#### Passage provided
......

9/2010, Friday Dinner, Party of 2. Now, I was told that reservations would be difficult to come by on a Friday night. Undeterred, I got one. We showed up for our 8pm reservation … and it was empty. We were the only ones there. It was a small place with a very dark atmosphere and we were alone. It would have been a great place for a somewhat romantic date, given the intimate setting, however, romance is replaced with spookiness if you’re the only ones there. I had a flashback to L2. It was weird. We figured, “well, maybe they just do dinner late in SF”, crossed our fingers, and stepped up to the host/waiter.

We were given the option to sit anywhere we wanted, so we selected a table that was by itself – no chance of sitting next to unfamiliar people. We were seated and given menus. We were told that they offer a multicourse tasting menu for under $50 – that actually sounded like a deal! BUT – we just weren’t starving enough. Nanking had filled us up. So we ordered two main dishes and an appetizer. Enter the problem … some three weeks later, as I write this to you now, we realized that we have completely forgotten two of those three! Actually, we forgot even more than that! Let’s go through what we remember …

So, our waiter was very … absent-minded. But not goofy-absent-minded, just kind of blank. He was there physically, yes, but whenever he spoke to us, he stared off into space. It’s hard to get excited by the food if the server doesn’t engage you. Then, after we ordered, he seemed a bit disappointed! It was like he felt that we weren’t going to get “the full experience” because we didn’t do the tasting- either that or we couldn’t afford the full experience – I’m not sure. He actually started to walk away before I could place our drink order! That, too, was weird. It was as if he assumed that we also weren’t getting drinks because we cheaped out on dinner. But we did – so ha! g ordered a glass of sparkling rose, and me, a still rose (I wanted something cold – it was hot outside, but I didn’t want white). We placed our order, and off he went.

......

#### Material for this exercise
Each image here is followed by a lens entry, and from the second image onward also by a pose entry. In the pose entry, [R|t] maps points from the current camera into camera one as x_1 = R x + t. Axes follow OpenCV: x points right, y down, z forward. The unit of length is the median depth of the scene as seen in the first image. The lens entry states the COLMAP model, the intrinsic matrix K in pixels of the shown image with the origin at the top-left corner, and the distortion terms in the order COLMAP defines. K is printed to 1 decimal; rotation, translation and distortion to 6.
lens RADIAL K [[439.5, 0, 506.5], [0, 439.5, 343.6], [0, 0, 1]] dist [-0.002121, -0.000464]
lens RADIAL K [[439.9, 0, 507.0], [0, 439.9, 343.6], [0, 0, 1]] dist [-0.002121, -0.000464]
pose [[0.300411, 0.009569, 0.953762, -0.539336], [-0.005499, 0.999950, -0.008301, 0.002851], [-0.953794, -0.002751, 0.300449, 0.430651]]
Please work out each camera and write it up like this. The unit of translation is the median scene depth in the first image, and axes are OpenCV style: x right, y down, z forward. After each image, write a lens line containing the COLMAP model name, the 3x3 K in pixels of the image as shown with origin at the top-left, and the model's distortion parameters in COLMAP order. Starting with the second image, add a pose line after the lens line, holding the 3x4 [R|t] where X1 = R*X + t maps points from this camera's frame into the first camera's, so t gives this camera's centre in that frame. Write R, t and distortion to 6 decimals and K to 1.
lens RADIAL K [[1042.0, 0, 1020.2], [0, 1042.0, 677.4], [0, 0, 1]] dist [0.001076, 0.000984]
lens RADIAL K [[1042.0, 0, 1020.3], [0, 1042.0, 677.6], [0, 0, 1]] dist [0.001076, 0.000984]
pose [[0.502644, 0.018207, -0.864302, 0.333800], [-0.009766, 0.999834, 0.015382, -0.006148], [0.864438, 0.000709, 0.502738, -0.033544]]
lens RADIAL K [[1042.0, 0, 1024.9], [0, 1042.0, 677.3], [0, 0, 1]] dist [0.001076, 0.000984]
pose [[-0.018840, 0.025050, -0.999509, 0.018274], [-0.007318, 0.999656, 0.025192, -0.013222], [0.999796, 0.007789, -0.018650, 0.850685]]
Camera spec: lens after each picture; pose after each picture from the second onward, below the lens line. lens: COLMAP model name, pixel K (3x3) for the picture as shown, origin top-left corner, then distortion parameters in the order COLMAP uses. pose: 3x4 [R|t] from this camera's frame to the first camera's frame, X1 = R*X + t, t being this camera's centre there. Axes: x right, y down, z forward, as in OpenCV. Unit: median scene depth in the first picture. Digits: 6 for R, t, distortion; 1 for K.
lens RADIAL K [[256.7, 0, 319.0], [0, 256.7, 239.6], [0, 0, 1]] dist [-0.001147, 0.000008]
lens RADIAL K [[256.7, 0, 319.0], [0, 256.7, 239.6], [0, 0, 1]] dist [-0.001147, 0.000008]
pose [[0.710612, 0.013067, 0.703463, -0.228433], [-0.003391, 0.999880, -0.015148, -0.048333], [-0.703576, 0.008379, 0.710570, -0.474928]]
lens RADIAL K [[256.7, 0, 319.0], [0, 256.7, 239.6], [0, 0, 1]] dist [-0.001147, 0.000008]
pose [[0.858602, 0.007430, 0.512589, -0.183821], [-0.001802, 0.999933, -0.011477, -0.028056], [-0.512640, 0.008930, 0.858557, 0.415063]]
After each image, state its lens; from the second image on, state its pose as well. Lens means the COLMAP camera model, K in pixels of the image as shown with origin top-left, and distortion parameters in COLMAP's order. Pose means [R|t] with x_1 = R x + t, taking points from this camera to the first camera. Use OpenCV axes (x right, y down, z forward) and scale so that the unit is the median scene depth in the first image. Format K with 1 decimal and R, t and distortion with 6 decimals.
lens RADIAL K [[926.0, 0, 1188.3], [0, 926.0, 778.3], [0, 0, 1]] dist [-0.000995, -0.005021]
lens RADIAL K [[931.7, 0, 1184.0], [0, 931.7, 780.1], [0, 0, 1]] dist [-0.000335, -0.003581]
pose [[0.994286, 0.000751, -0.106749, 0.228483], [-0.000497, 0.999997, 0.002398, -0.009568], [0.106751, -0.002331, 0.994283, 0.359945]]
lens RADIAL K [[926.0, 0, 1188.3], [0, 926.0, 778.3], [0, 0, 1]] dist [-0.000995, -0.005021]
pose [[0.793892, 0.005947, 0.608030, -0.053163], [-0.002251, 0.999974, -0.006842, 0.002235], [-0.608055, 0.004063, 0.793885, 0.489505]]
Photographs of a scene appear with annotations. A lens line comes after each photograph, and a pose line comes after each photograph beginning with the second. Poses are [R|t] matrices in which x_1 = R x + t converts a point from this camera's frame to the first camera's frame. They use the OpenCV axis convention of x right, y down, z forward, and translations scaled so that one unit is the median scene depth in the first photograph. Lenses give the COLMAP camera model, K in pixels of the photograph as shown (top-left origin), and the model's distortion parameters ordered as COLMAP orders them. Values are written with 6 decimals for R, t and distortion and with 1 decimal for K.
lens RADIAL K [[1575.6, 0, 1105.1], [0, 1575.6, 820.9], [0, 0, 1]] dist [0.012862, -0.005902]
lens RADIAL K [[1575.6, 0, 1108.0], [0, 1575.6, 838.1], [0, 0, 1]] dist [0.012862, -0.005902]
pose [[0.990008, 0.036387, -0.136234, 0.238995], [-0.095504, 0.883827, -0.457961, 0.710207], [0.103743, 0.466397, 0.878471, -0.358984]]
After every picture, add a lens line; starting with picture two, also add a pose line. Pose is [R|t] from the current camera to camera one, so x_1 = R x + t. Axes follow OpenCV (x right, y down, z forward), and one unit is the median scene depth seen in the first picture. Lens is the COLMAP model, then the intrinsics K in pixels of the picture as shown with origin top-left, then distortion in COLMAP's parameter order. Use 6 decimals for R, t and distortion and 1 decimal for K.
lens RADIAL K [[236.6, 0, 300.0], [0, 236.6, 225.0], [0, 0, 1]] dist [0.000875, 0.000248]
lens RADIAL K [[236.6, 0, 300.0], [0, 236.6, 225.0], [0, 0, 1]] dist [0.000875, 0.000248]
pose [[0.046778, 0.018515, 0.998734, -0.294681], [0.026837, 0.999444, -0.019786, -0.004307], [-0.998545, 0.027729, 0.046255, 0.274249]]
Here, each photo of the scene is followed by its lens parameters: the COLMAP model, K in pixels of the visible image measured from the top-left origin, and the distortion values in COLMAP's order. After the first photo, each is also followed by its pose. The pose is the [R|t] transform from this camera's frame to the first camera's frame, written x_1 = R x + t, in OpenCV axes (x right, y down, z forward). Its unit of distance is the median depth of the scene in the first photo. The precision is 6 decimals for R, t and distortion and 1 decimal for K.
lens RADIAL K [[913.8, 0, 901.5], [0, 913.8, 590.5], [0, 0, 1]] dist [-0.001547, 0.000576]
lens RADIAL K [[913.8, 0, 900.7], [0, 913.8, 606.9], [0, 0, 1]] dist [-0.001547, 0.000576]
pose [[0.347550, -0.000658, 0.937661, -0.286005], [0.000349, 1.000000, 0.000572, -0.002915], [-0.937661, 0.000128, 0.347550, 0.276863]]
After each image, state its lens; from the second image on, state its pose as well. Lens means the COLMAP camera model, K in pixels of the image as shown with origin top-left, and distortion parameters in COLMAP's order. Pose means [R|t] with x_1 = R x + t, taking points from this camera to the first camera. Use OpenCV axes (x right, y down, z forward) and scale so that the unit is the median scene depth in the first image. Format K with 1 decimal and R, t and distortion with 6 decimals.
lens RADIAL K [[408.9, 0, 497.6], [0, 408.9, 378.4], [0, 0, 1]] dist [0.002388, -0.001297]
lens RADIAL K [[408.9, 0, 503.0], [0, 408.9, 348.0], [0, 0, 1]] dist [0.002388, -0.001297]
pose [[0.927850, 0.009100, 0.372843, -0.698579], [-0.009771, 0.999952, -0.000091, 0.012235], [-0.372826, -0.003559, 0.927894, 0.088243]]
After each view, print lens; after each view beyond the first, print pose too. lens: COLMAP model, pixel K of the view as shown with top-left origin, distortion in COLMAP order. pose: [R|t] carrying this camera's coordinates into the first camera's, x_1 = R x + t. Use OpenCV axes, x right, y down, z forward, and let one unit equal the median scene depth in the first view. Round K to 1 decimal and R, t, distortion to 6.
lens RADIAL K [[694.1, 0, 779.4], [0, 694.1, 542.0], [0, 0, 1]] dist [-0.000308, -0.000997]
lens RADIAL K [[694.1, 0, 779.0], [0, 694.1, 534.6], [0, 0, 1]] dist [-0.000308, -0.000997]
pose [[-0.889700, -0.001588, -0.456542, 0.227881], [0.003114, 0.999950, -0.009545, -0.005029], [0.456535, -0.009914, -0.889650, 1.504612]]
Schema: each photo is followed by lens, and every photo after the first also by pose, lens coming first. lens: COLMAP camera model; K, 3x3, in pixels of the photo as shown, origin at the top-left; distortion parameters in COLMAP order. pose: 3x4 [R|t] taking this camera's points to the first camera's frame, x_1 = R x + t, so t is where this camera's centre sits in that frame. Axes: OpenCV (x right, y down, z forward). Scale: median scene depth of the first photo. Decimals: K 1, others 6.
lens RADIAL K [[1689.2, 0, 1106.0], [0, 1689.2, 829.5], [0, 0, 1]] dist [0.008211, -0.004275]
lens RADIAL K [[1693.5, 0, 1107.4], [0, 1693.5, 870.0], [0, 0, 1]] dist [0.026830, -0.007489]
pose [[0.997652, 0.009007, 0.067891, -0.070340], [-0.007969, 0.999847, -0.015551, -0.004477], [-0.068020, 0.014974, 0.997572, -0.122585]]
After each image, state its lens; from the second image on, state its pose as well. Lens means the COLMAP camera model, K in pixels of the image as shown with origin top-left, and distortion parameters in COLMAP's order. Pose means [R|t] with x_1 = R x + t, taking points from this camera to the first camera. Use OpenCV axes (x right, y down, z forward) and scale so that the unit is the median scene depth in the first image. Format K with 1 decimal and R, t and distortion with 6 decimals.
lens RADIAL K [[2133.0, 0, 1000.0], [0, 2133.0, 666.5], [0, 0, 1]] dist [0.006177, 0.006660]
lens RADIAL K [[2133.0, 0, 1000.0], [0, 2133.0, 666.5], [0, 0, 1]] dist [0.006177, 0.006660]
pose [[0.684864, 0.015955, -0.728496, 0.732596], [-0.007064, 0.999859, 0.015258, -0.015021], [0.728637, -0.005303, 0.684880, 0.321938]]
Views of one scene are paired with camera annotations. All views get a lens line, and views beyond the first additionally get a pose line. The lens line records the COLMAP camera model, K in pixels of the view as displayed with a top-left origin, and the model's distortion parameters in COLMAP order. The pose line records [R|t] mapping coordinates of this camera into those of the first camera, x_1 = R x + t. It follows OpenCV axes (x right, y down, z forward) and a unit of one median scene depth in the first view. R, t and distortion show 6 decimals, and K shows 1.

......

#### What you will do
• A. Can you write out the restaurant review word for word?
• B. Could you return, verbatim, the stretch of the records from the line containing "Photographs of a" through the line containing "0.466397, 0.878471, -0.358984]]", with both of those lines included?

#### Solutions in order
• A.
9/2010, Friday Dinner, Party of 2. Now, I was told that reservations would be difficult to come by on a Friday night. Undeterred, I got one. We showed up for our 8pm reservation … and it was empty. We were the only ones there. It was a small place with a very dark atmosphere and we were alone. It would have been a great place for a somewhat romantic date, given the intimate setting, however, romance is replaced with spookiness if you’re the only ones there. I had a flashback to L2. It was weird. We figured, “well, maybe they just do dinner late in SF”, crossed our fingers, and stepped up to the host/waiter.

We were given the option to sit anywhere we wanted, so we selected a table that was by itself – no chance of sitting next to unfamiliar people. We were seated and given menus. We were told that they offer a multicourse tasting menu for under $50 – that actually sounded like a deal! BUT – we just weren’t starving enough. Nanking had filled us up. So we ordered two main dishes and an appetizer. Enter the problem … some three weeks later, as I write this to you now, we realized that we have completely forgotten two of those three! Actually, we forgot even more than that! Let’s go through what we remember …

So, our waiter was very … absent-minded. But not goofy-absent-minded, just kind of blank. He was there physically, yes, but whenever he spoke to us, he stared off into space. It’s hard to get excited by the food if the server doesn’t engage you. Then, after we ordered, he seemed a bit disappointed! It was like he felt that we weren’t going to get “the full experience” because we didn’t do the tasting- either that or we couldn’t afford the full experience – I’m not sure. He actually started to walk away before I could place our drink order! That, too, was weird. It was as if he assumed that we also weren’t getting drinks because we cheaped out on dinner. But we did – so ha! g ordered a glass of sparkling rose, and me, a still rose (I wanted something cold – it was hot outside, but I didn’t want white). We placed our order, and off he went.

• B.
Photographs of a scene appear with annotations. A lens line comes after each photograph, and a pose line comes after each photograph beginning with the second. Poses are [R|t] matrices in which x_1 = R x + t converts a point from this camera's frame to the first camera's frame. They use the OpenCV axis convention of x right, y down, z forward, and translations scaled so that one unit is the median scene depth in the first photograph. Lenses give the COLMAP camera model, K in pixels of the photograph as shown (top-left origin), and the model's distortion parameters ordered as COLMAP orders them. Values are written with 6 decimals for R, t and distortion and with 1 decimal for K.
lens RADIAL K [[1575.6, 0, 1105.1], [0, 1575.6, 820.9], [0, 0, 1]] dist [0.012862, -0.005902]
lens RADIAL K [[1575.6, 0, 1108.0], [0, 1575.6, 838.1], [0, 0, 1]] dist [0.012862, -0.005902]
pose [[0.990008, 0.036387, -0.136234, 0.238995], [-0.095504, 0.883827, -0.457961, 0.710207], [0.103743, 0.466397, 0.878471, -0.358984]]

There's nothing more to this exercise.